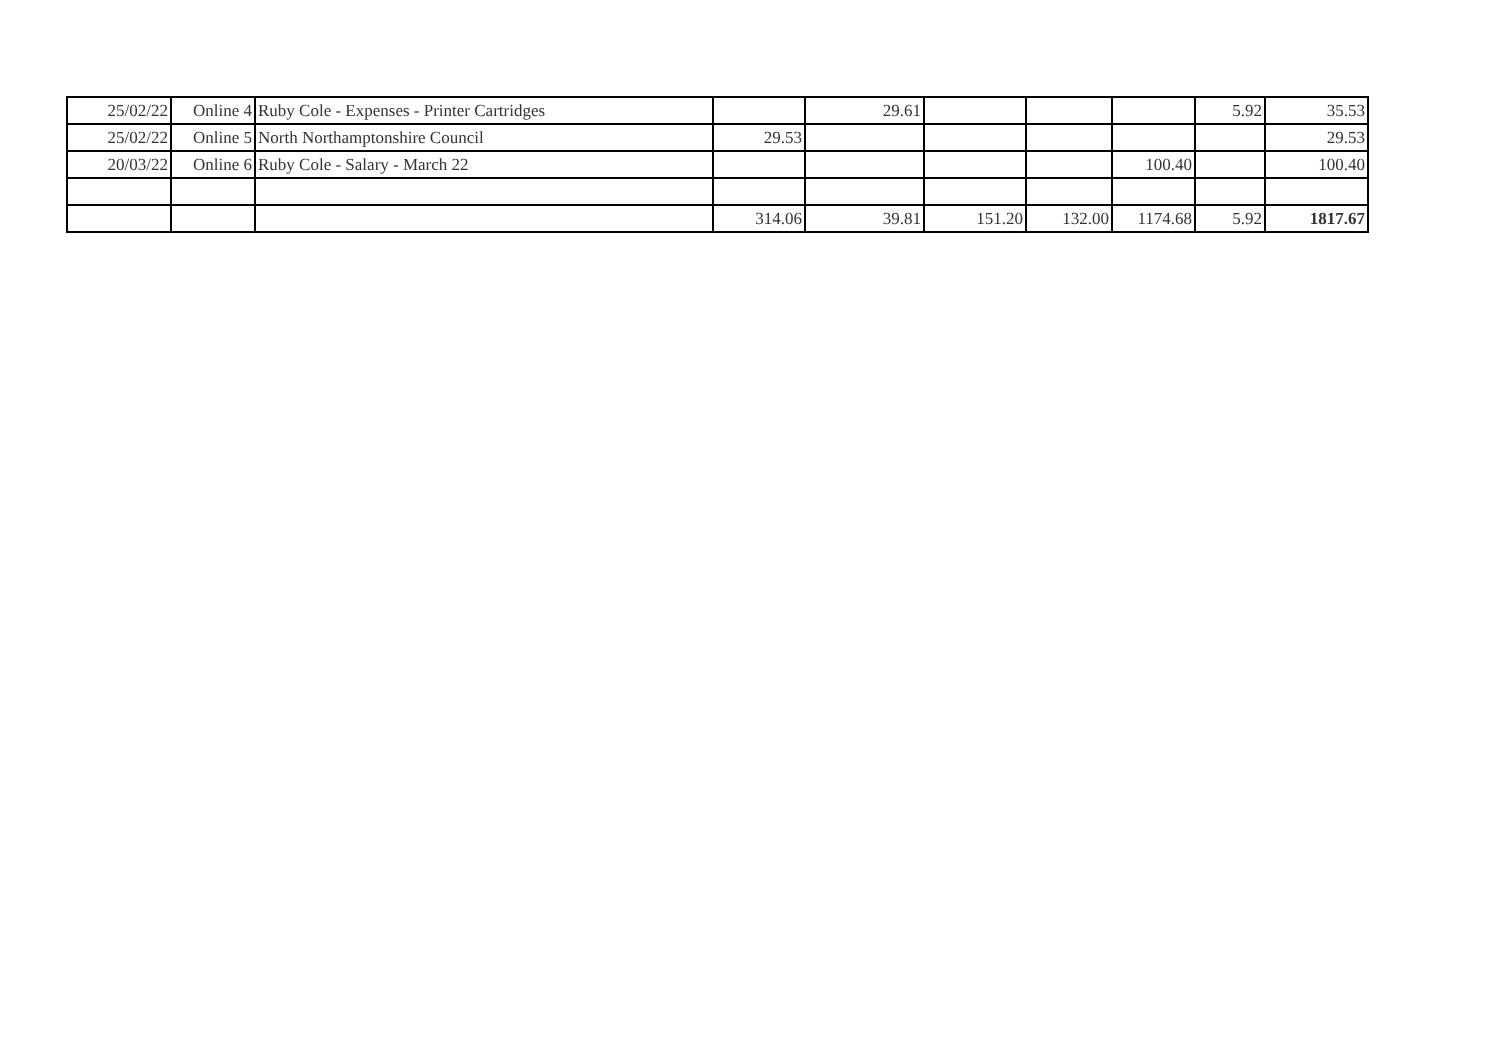| 25/02/22 | Online 4 | Ruby Cole - Expenses - Printer Cartridges | | 29.61 | | | | 5.92 | 35.53 |
| 25/02/22 | Online 5 | North Northamptonshire Council | 29.53 | | | | | | 29.53 |
| 20/03/22 | Online 6 | Ruby Cole - Salary - March 22 | | | | | 100.40 | | 100.40 |
| | | | 314.06 | 39.81 | 151.20 | 132.00 | 1174.68 | 5.92 | 1817.67 |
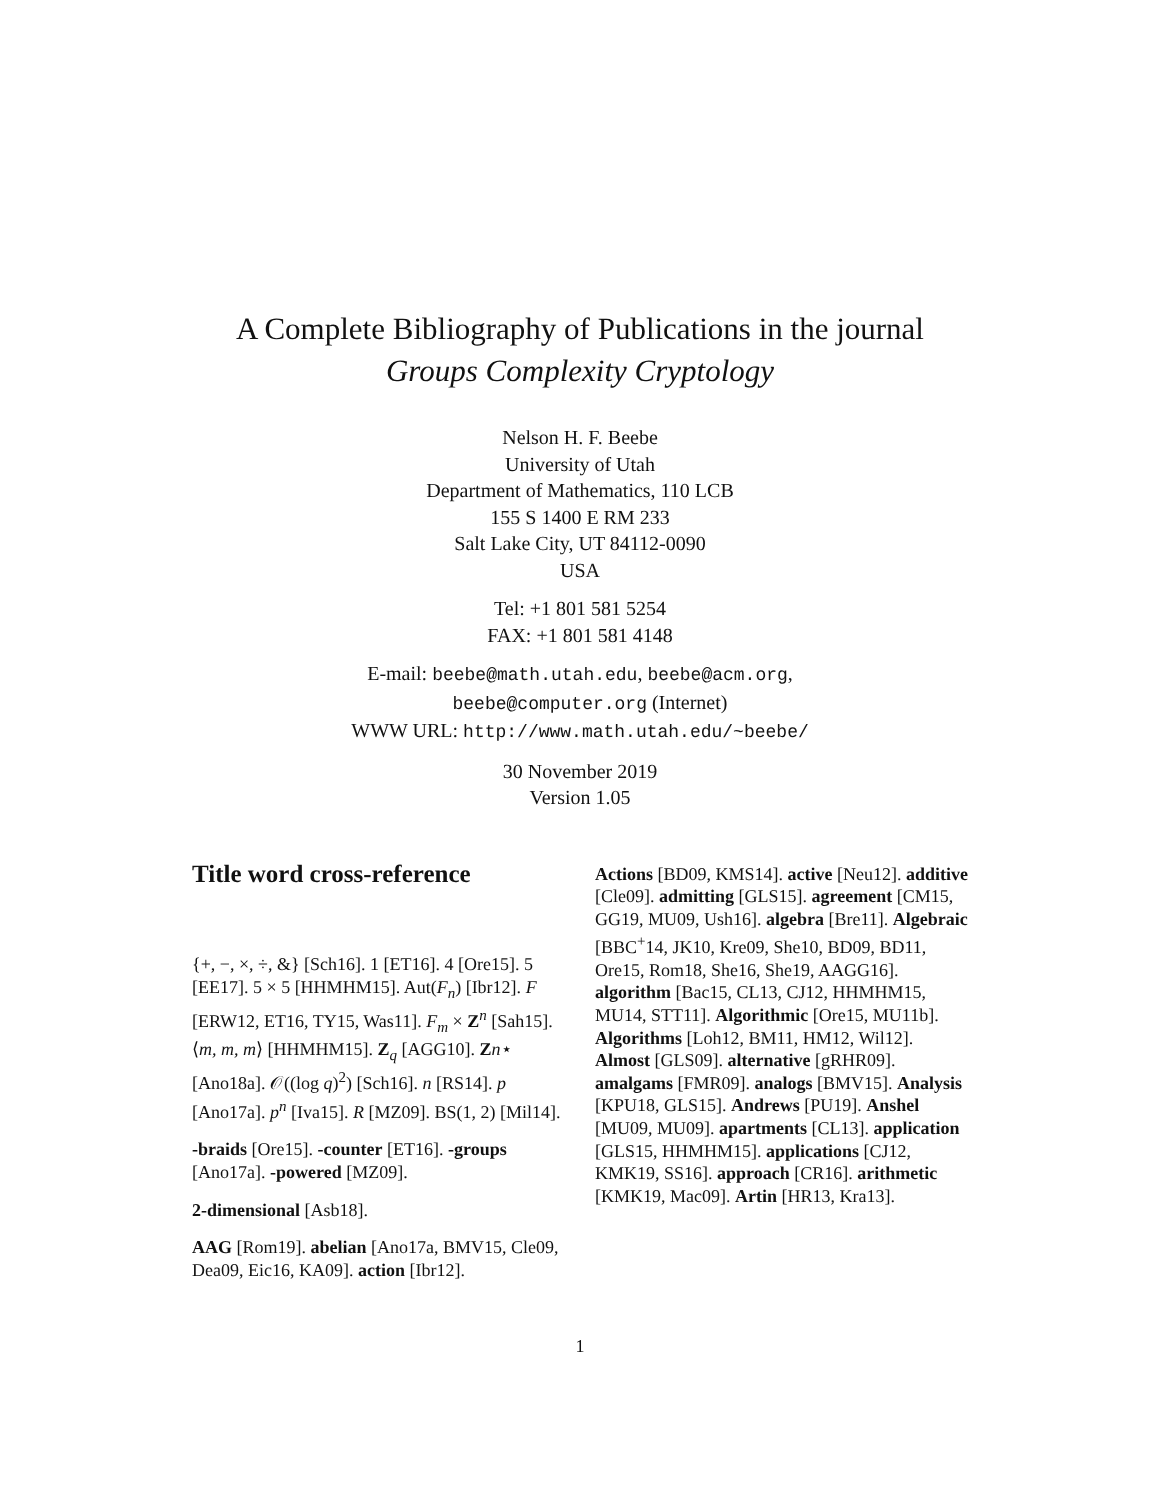A Complete Bibliography of Publications in the journal
Groups Complexity Cryptology
Nelson H. F. Beebe
University of Utah
Department of Mathematics, 110 LCB
155 S 1400 E RM 233
Salt Lake City, UT 84112-0090
USA
Tel: +1 801 581 5254
FAX: +1 801 581 4148
E-mail: beebe@math.utah.edu, beebe@acm.org,
beebe@computer.org (Internet)
WWW URL: http://www.math.utah.edu/~beebe/
30 November 2019
Version 1.05
Title word cross-reference
{+, −, ×, ÷, &} [Sch16]. 1 [ET16]. 4 [Ore15]. 5 [EE17]. 5 × 5 [HHMHM15]. Aut(F<sub>n</sub>) [Ibr12]. F [ERW12, ET16, TY15, Was11]. F<sub>m</sub> × Z<sup>n</sup> [Sah15]. ⟨m, m, m⟩ [HHMHM15]. Z<sub>q</sub> [AGG10]. Zn⋆ [Ano18a]. 𝒪((log q)<sup>2</sup>) [Sch16]. n [RS14]. p [Ano17a]. p<sup>n</sup> [Iva15]. R [MZ09]. BS(1, 2) [Mil14].
-braids [Ore15]. -counter [ET16]. -groups [Ano17a]. -powered [MZ09].
2-dimensional [Asb18].
AAG [Rom19]. abelian [Ano17a, BMV15, Cle09, Dea09, Eic16, KA09]. action [Ibr12].
Actions [BD09, KMS14]. active [Neu12]. additive [Cle09]. admitting [GLS15]. agreement [CM15, GG19, MU09, Ush16]. algebra [Bre11]. Algebraic [BBC<sup>+</sup>14, JK10, Kre09, She10, BD09, BD11, Ore15, Rom18, She16, She19, AAGG16]. algorithm [Bac15, CL13, CJ12, HHMHM15, MU14, STT11]. Algorithmic [Ore15, MU11b]. Algorithms [Loh12, BM11, HM12, Wil12]. Almost [GLS09]. alternative [gRHR09]. amalgams [FMR09]. analogs [BMV15]. Analysis [KPU18, GLS15]. Andrews [PU19]. Anshel [MU09, MU09]. apartments [CL13]. application [GLS15, HHMHM15]. applications [CJ12, KMK19, SS16]. approach [CR16]. arithmetic [KMK19, Mac09]. Artin [HR13, Kra13].
1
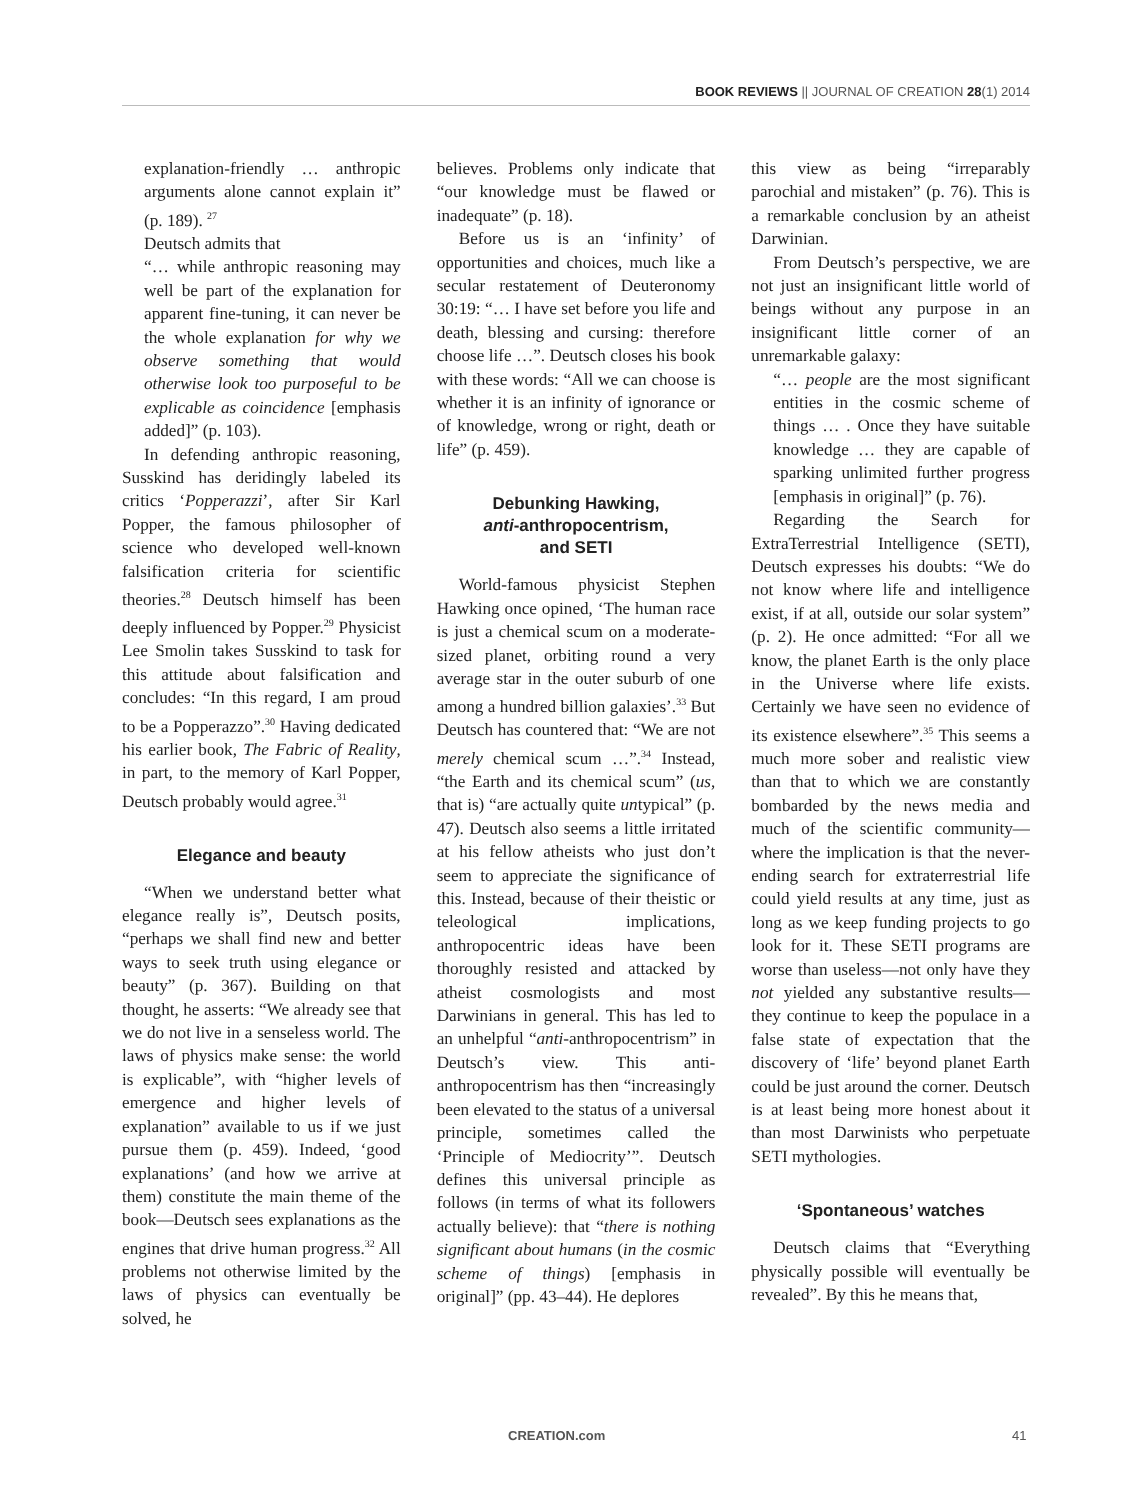BOOK REVIEWS || JOURNAL OF CREATION 28(1) 2014
explanation-friendly … anthropic arguments alone cannot explain it” (p. 189). <sup>27</sup>
Deutsch admits that
“… while anthropic reasoning may well be part of the explanation for apparent fine-tuning, it can never be the whole explanation for why we observe something that would otherwise look too purposeful to be explicable as coincidence [emphasis added]” (p. 103).
In defending anthropic reasoning, Susskind has deridingly labeled its critics ‘Popperazzi’, after Sir Karl Popper, the famous philosopher of science who developed well-known falsification criteria for scientific theories.<sup>28</sup> Deutsch himself has been deeply influenced by Popper.<sup>29</sup> Physicist Lee Smolin takes Susskind to task for this attitude about falsification and concludes: “In this regard, I am proud to be a Popperazzo”.<sup>30</sup> Having dedicated his earlier book, The Fabric of Reality, in part, to the memory of Karl Popper, Deutsch probably would agree.<sup>31</sup>
Elegance and beauty
“When we understand better what elegance really is”, Deutsch posits, “perhaps we shall find new and better ways to seek truth using elegance or beauty” (p. 367). Building on that thought, he asserts: “We already see that we do not live in a senseless world. The laws of physics make sense: the world is explicable”, with “higher levels of emergence and higher levels of explanation” available to us if we just pursue them (p. 459). Indeed, ‘good explanations’ (and how we arrive at them) constitute the main theme of the book—Deutsch sees explanations as the engines that drive human progress.<sup>32</sup> All problems not otherwise limited by the laws of physics can eventually be solved, he
believes. Problems only indicate that “our knowledge must be flawed or inadequate” (p. 18).
Before us is an ‘infinity’ of opportunities and choices, much like a secular restatement of Deuteronomy 30:19: “… I have set before you life and death, blessing and cursing: therefore choose life …”. Deutsch closes his book with these words: “All we can choose is whether it is an infinity of ignorance or of knowledge, wrong or right, death or life” (p. 459).
Debunking Hawking,
anti-anthropocentrism,
and SETI
World-famous physicist Stephen Hawking once opined, ‘The human race is just a chemical scum on a moderate-sized planet, orbiting round a very average star in the outer suburb of one among a hundred billion galaxies’.<sup>33</sup> But Deutsch has countered that: “We are not merely chemical scum …”.<sup>34</sup> Instead, “the Earth and its chemical scum” (us, that is) “are actually quite untypical” (p. 47). Deutsch also seems a little irritated at his fellow atheists who just don’t seem to appreciate the significance of this. Instead, because of their theistic or teleological implications, anthropocentric ideas have been thoroughly resisted and attacked by atheist cosmologists and most Darwinians in general. This has led to an unhelpful “anti-anthropocentrism” in Deutsch’s view. This anti-anthropocentrism has then “increasingly been elevated to the status of a universal principle, sometimes called the ‘Principle of Mediocrity’”. Deutsch defines this universal principle as follows (in terms of what its followers actually believe): that “there is nothing significant about humans (in the cosmic scheme of things) [emphasis in original]” (pp. 43–44). He deplores
this view as being “irreparably parochial and mistaken” (p. 76). This is a remarkable conclusion by an atheist Darwinian.
From Deutsch’s perspective, we are not just an insignificant little world of beings without any purpose in an insignificant little corner of an unremarkable galaxy:
“… people are the most significant entities in the cosmic scheme of things … . Once they have suitable knowledge … they are capable of sparking unlimited further progress [emphasis in original]” (p. 76).
Regarding the Search for ExtraTerrestrial Intelligence (SETI), Deutsch expresses his doubts: “We do not know where life and intelligence exist, if at all, outside our solar system” (p. 2). He once admitted: “For all we know, the planet Earth is the only place in the Universe where life exists. Certainly we have seen no evidence of its existence elsewhere”.<sup>35</sup> This seems a much more sober and realistic view than that to which we are constantly bombarded by the news media and much of the scientific community—where the implication is that the never-ending search for extraterrestrial life could yield results at any time, just as long as we keep funding projects to go look for it. These SETI programs are worse than useless—not only have they not yielded any substantive results—they continue to keep the populace in a false state of expectation that the discovery of ‘life’ beyond planet Earth could be just around the corner. Deutsch is at least being more honest about it than most Darwinists who perpetuate SETI mythologies.
‘Spontaneous’ watches
Deutsch claims that “Everything physically possible will eventually be revealed”. By this he means that,
CREATION.com 41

→ **WHAT YOU HAVE TO DO**: Everything above from the line containing "BS(1, 2) [Mil14]." down to the line containing "while anthropic reasoning" is to be duplicated exactly, both lines included, and the pictures are to be omitted.

→ **TASK RESPONSE**:
{+, −, ×, ÷, &} [Sch16]. 1 [ET16]. 4 [Ore15]. 5 [EE17]. 5 × 5 [HHMHM15]. Aut(F<sub>n</sub>) [Ibr12]. F [ERW12, ET16, TY15, Was11]. F<sub>m</sub> × Z<sup>n</sup> [Sah15]. ⟨m, m, m⟩ [HHMHM15]. Z<sub>q</sub> [AGG10]. Zn⋆ [Ano18a]. 𝒪((log q)<sup>2</sup>) [Sch16]. n [RS14]. p [Ano17a]. p<sup>n</sup> [Iva15]. R [MZ09]. BS(1, 2) [Mil14].
-braids [Ore15]. -counter [ET16]. -groups [Ano17a]. -powered [MZ09].
2-dimensional [Asb18].
AAG [Rom19]. abelian [Ano17a, BMV15, Cle09, Dea09, Eic16, KA09]. action [Ibr12].
Actions [BD09, KMS14]. active [Neu12]. additive [Cle09]. admitting [GLS15]. agreement [CM15, GG19, MU09, Ush16]. algebra [Bre11]. Algebraic [BBC<sup>+</sup>14, JK10, Kre09, She10, BD09, BD11, Ore15, Rom18, She16, She19, AAGG16]. algorithm [Bac15, CL13, CJ12, HHMHM15, MU14, STT11]. Algorithmic [Ore15, MU11b]. Algorithms [Loh12, BM11, HM12, Wil12]. Almost [GLS09]. alternative [gRHR09]. amalgams [FMR09]. analogs [BMV15]. Analysis [KPU18, GLS15]. Andrews [PU19]. Anshel [MU09, MU09]. apartments [CL13]. application [GLS15, HHMHM15]. applications [CJ12, KMK19, SS16]. approach [CR16]. arithmetic [KMK19, Mac09]. Artin [HR13, Kra13].
1
BOOK REVIEWS || JOURNAL OF CREATION 28(1) 2014
explanation-friendly … anthropic arguments alone cannot explain it” (p. 189). <sup>27</sup>
Deutsch admits that
“… while anthropic reasoning may well be part of the explanation for apparent fine-tuning, it can never be the whole explanation for why we observe something that would otherwise look too purposeful to be explicable as coincidence [emphasis added]” (p. 103).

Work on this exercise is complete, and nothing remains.